=== Section Start ===

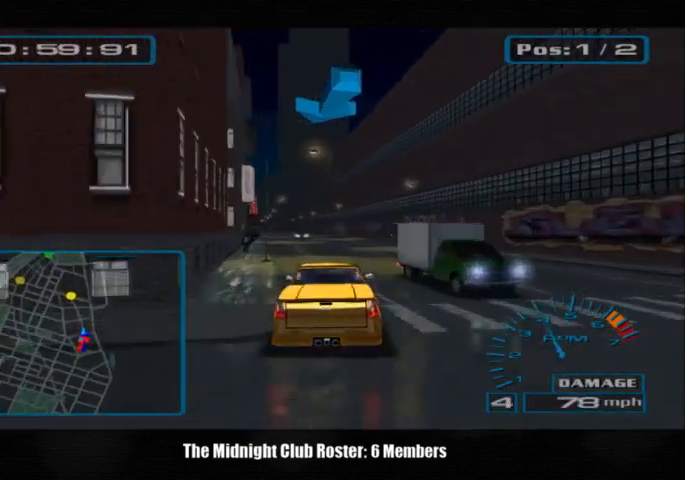
Gameplay with a controller (PlayStation layout); each line is a JSON object with the inputs held at the frame after it. "events" lists button and stick changes between this image and that frame as [ms after this image, input, new state], when the widget could be followed in between. Not read: R1 R3.
{"buttons": [], "left_stick": "center", "right_stick": "up", "events": [[400, "left_stick", "right"], [467, "left_stick", "center"]]}
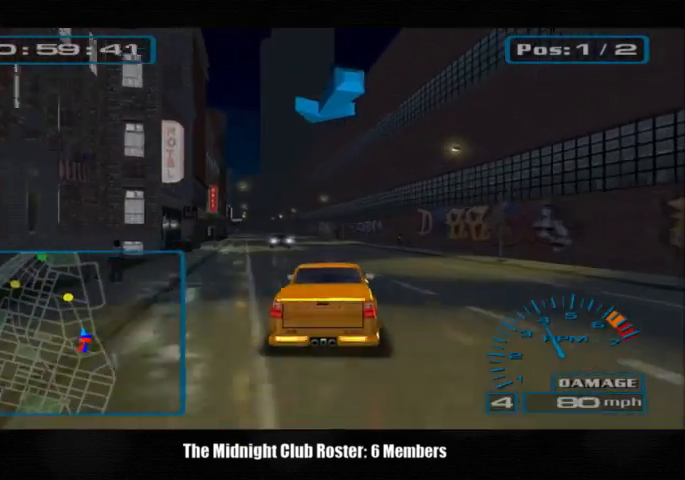
{"buttons": [], "left_stick": "left", "right_stick": "up", "events": [[267, "left_stick", "left"]]}
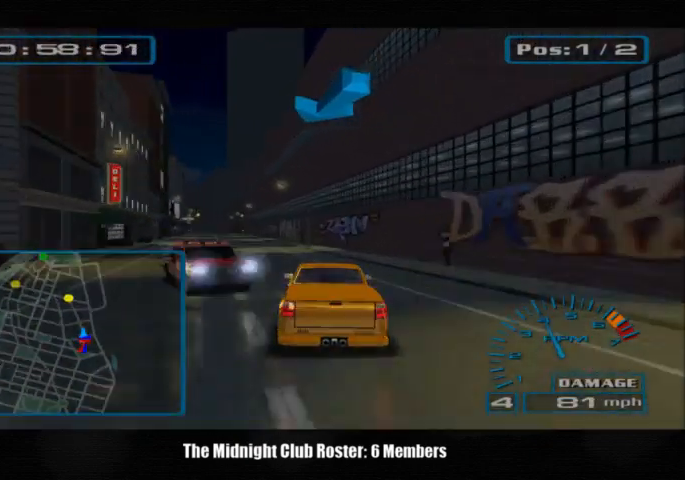
{"buttons": [], "left_stick": "left", "right_stick": "up", "events": []}
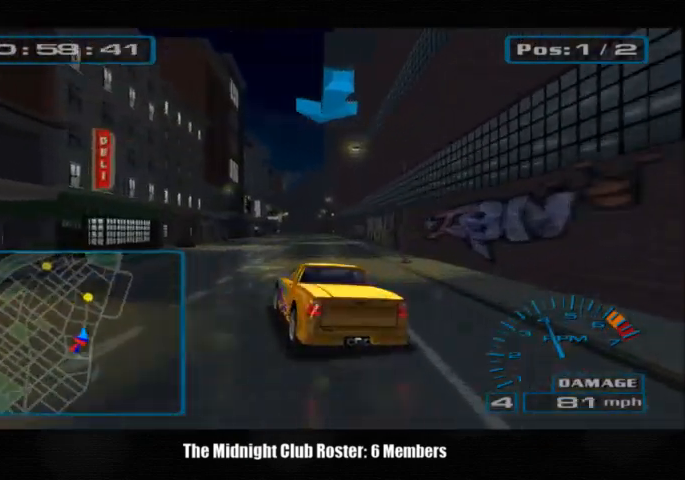
{"buttons": [], "left_stick": "right", "right_stick": "up", "events": [[167, "left_stick", "right"]]}
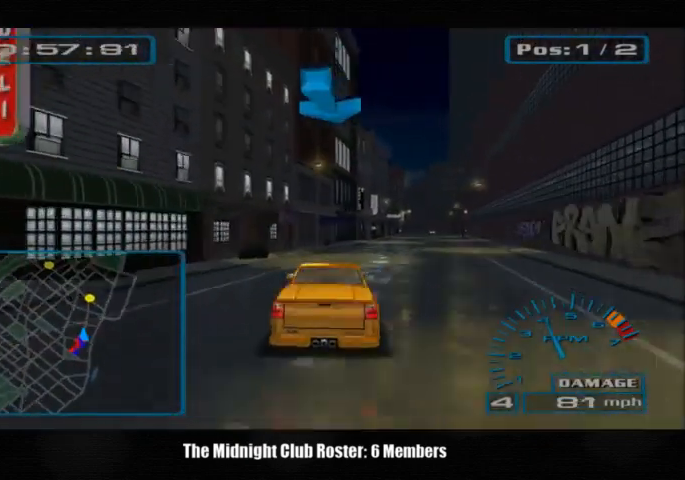
{"buttons": [], "left_stick": "right", "right_stick": "up", "events": []}
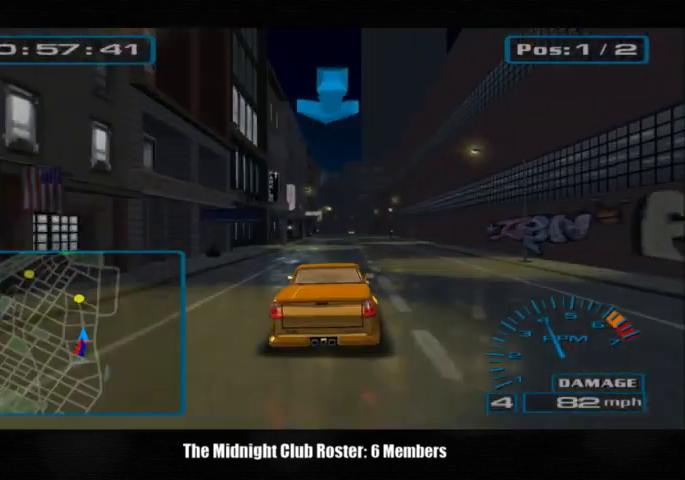
{"buttons": [], "left_stick": "center", "right_stick": "up", "events": [[167, "left_stick", "center"]]}
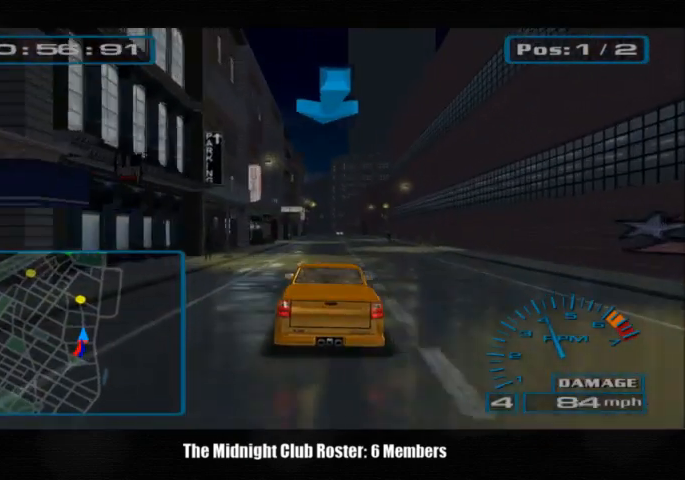
{"buttons": [], "left_stick": "center", "right_stick": "up", "events": []}
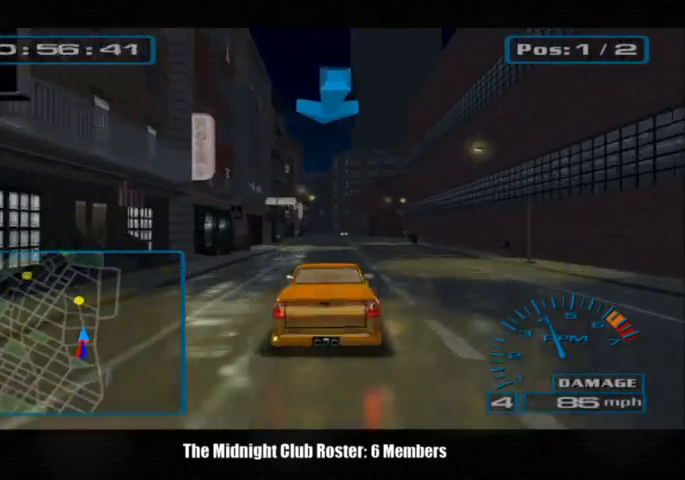
{"buttons": ["R2"], "left_stick": "center", "right_stick": "up", "events": [[233, "left_stick", "left"], [400, "R2", "down"], [433, "left_stick", "center"]]}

=== Section End ===

**TASK DIRECTIONS**
Drop the pictures; repeat the listing above exactly.

**EXERCISE RESPONSE**
Gameplay with a controller (PlayStation layout); each line is a JSON object with the inputs held at the frame after it. "events" lists button and stick changes between this image and that frame as [ms after this image, input, new state], when the widget could be followed in between. Not read: R1 R3.
{"buttons": [], "left_stick": "center", "right_stick": "up", "events": [[400, "left_stick", "right"], [467, "left_stick", "center"]]}
{"buttons": [], "left_stick": "left", "right_stick": "up", "events": [[267, "left_stick", "left"]]}
{"buttons": [], "left_stick": "left", "right_stick": "up", "events": []}
{"buttons": [], "left_stick": "right", "right_stick": "up", "events": [[167, "left_stick", "right"]]}
{"buttons": [], "left_stick": "right", "right_stick": "up", "events": []}
{"buttons": [], "left_stick": "center", "right_stick": "up", "events": [[167, "left_stick", "center"]]}
{"buttons": [], "left_stick": "center", "right_stick": "up", "events": []}
{"buttons": ["R2"], "left_stick": "center", "right_stick": "up", "events": [[233, "left_stick", "left"], [400, "R2", "down"], [433, "left_stick", "center"]]}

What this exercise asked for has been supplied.